Top of Stored data
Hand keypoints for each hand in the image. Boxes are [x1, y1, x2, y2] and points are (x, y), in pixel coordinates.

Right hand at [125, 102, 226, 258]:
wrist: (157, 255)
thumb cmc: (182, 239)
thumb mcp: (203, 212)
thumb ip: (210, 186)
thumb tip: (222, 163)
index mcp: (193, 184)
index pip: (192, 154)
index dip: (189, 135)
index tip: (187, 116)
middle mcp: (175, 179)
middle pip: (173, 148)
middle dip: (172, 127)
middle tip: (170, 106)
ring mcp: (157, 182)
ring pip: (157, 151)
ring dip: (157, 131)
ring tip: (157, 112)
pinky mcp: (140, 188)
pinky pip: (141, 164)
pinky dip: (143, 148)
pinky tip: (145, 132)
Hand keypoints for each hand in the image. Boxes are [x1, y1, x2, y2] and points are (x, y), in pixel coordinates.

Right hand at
Bottom of Stored data
Top of Stored data
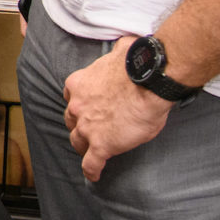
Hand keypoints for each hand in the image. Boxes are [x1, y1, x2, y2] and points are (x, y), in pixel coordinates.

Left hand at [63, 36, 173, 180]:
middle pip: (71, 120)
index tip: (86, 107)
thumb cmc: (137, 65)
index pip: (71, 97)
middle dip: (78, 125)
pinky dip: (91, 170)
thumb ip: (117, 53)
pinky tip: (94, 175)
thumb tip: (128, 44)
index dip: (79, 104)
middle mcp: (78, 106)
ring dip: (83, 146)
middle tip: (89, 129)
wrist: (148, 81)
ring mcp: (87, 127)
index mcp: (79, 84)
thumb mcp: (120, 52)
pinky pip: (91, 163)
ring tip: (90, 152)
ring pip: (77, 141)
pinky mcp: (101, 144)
Bottom of Stored data
§ What you should do
Copy, exactly and only, the lines above that begin with the one containing "pinky dip: (91, 170)" and finish with the one containing "pinky mcp: (101, 144)".

§ Task answer
pinky dip: (91, 170)
thumb ip: (117, 53)
pinky tip: (94, 175)
thumb tip: (128, 44)
index dip: (79, 104)
middle mcp: (78, 106)
ring dip: (83, 146)
middle tip: (89, 129)
wrist: (148, 81)
ring mcp: (87, 127)
index mcp: (79, 84)
thumb mcp: (120, 52)
pinky pip: (91, 163)
ring tip: (90, 152)
ring pip: (77, 141)
pinky mcp: (101, 144)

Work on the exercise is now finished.